### Exercise requirements
Add 80 to every number in the keypoint values (each x coordinate, y coordinate, and depth) in the part of the records that opens with the line containing "right elbow: (746, 516, 14)" and closes at the end of the records. Write out every line of that part, including the keypoint names, with the changed values.
=== Section Start ===
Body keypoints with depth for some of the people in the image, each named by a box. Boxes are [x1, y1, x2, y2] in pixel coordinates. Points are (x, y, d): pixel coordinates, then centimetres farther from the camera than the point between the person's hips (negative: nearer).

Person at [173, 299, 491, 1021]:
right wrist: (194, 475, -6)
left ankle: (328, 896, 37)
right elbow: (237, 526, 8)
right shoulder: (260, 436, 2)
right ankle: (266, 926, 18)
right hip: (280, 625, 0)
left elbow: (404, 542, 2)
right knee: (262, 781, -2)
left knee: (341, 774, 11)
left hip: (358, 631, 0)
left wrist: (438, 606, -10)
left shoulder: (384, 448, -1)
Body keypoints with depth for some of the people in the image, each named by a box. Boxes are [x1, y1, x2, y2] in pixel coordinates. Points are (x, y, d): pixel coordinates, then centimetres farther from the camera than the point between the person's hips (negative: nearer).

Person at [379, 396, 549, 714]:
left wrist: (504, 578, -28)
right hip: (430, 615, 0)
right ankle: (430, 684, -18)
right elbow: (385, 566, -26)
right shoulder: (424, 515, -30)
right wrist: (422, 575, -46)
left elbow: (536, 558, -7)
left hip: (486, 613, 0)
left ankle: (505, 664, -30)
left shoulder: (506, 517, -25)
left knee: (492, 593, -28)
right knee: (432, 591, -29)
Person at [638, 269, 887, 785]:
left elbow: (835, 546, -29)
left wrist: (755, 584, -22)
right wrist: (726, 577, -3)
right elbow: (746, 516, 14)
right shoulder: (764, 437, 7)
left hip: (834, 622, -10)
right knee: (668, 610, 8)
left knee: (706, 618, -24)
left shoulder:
=== Section End ===
### Completed exercise
right elbow: (826, 596, 94)
right shoulder: (844, 517, 87)
left hip: (914, 702, 70)
right knee: (748, 690, 88)
left knee: (786, 698, 56)
left shoulder:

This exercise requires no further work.